PODANY TEKST:
=====

Wszystkich Świętych, dzień zadumy
Dziś odwiedzając cmentarze i wspominając swoich bliskich, nie zapomnijmy o zmarłych osobach związanych z klubem TS Podbeskidzie - kibicach, pracownikach, przyjaciołach.
W tym dniu każdego roku oddajemy się chwilom nostalgii i zadumy nad tymi, których już między nami brakuje. Również na trybunach stadionu w Bielsku-Białej po ostatnim roku zostanie kilka wolnych krzesełek po wiernych fanach i przyjaciołach TSP i pustka, której nikt nie zastąpi.
Nie sposób wymienić wszystkich, wielu z nas pożegnało swych bliskich, którzy również mieli w sercu bielski klub, ale są też straty, których nie sposób tutaj nie wspomnieć.
W kwietniu pożegnaliśmy Kazimierza Kiszczaka, znanego jako najstarszy kibic Podbeskidzia, zmarł przed ukończeniem 98 lat. To dla nas, pracowników klubu strata szczególna, to on przed laty przyprowadził na stadion swojego wnuka, a dziś pracownika zespołu medialnego i oddanego fana.

=====

DO ZROBIENIA: Przepisz słowo w słowo cały tekst o dniu Wszystkich Świętych i zmarłych związanych z Podbeskidziem.

=====

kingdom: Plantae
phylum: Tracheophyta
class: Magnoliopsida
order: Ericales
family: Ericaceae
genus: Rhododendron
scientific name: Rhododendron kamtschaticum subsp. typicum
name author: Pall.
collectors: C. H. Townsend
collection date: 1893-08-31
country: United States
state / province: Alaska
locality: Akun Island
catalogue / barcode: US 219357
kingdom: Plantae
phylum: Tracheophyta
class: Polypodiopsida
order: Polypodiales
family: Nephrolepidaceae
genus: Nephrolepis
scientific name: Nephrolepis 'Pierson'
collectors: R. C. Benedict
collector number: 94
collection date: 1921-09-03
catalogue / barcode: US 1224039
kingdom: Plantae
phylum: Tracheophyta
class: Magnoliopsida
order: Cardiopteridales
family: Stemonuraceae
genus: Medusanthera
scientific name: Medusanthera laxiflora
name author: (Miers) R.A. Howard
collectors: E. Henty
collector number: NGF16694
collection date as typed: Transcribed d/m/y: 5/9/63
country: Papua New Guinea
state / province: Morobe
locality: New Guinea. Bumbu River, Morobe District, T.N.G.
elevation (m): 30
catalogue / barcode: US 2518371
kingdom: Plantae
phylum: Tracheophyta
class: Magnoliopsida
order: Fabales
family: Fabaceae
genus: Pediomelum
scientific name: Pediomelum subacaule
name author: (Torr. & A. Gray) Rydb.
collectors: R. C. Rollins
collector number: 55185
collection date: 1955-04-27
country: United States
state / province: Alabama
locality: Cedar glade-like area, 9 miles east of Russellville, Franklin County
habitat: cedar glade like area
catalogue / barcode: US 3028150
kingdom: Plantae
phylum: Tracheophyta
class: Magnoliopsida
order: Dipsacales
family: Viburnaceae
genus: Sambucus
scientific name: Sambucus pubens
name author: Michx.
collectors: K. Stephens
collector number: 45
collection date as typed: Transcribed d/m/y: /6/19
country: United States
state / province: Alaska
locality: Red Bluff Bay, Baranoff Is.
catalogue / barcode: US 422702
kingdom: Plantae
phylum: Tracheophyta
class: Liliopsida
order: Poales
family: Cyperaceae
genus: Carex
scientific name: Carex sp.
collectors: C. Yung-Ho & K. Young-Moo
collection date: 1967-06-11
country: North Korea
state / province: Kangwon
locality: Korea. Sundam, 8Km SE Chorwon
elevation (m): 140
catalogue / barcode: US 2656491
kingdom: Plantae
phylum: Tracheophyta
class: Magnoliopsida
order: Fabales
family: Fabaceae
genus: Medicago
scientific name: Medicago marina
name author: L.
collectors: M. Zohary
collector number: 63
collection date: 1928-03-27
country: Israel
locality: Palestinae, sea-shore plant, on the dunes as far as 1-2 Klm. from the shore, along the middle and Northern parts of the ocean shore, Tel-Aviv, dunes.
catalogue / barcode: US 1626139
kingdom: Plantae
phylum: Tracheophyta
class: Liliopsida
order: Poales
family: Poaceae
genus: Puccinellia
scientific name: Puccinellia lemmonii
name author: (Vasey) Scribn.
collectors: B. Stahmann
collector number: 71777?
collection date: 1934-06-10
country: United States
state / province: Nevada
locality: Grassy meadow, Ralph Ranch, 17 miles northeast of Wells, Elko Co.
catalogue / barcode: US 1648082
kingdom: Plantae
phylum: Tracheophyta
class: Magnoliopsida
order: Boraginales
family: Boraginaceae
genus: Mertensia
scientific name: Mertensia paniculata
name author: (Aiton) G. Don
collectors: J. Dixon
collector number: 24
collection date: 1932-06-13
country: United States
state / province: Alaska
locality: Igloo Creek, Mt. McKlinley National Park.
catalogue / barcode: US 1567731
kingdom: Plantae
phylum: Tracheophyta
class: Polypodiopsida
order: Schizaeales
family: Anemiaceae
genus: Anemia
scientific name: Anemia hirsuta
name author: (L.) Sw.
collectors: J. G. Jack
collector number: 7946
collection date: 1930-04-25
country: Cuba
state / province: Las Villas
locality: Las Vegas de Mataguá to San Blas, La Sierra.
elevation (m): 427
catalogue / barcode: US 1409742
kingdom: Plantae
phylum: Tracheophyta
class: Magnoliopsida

=====

ROZWIĄZANIE:
Wszystkich Świętych, dzień zadumy
Dziś odwiedzając cmentarze i wspominając swoich bliskich, nie zapomnijmy o zmarłych osobach związanych z klubem TS Podbeskidzie - kibicach, pracownikach, przyjaciołach.
W tym dniu każdego roku oddajemy się chwilom nostalgii i zadumy nad tymi, których już między nami brakuje. Również na trybunach stadionu w Bielsku-Białej po ostatnim roku zostanie kilka wolnych krzesełek po wiernych fanach i przyjaciołach TSP i pustka, której nikt nie zastąpi.
Nie sposób wymienić wszystkich, wielu z nas pożegnało swych bliskich, którzy również mieli w sercu bielski klub, ale są też straty, których nie sposób tutaj nie wspomnieć.
W kwietniu pożegnaliśmy Kazimierza Kiszczaka, znanego jako najstarszy kibic Podbeskidzia, zmarł przed ukończeniem 98 lat. To dla nas, pracowników klubu strata szczególna, to on przed laty przyprowadził na stadion swojego wnuka, a dziś pracownika zespołu medialnego i oddanego fana.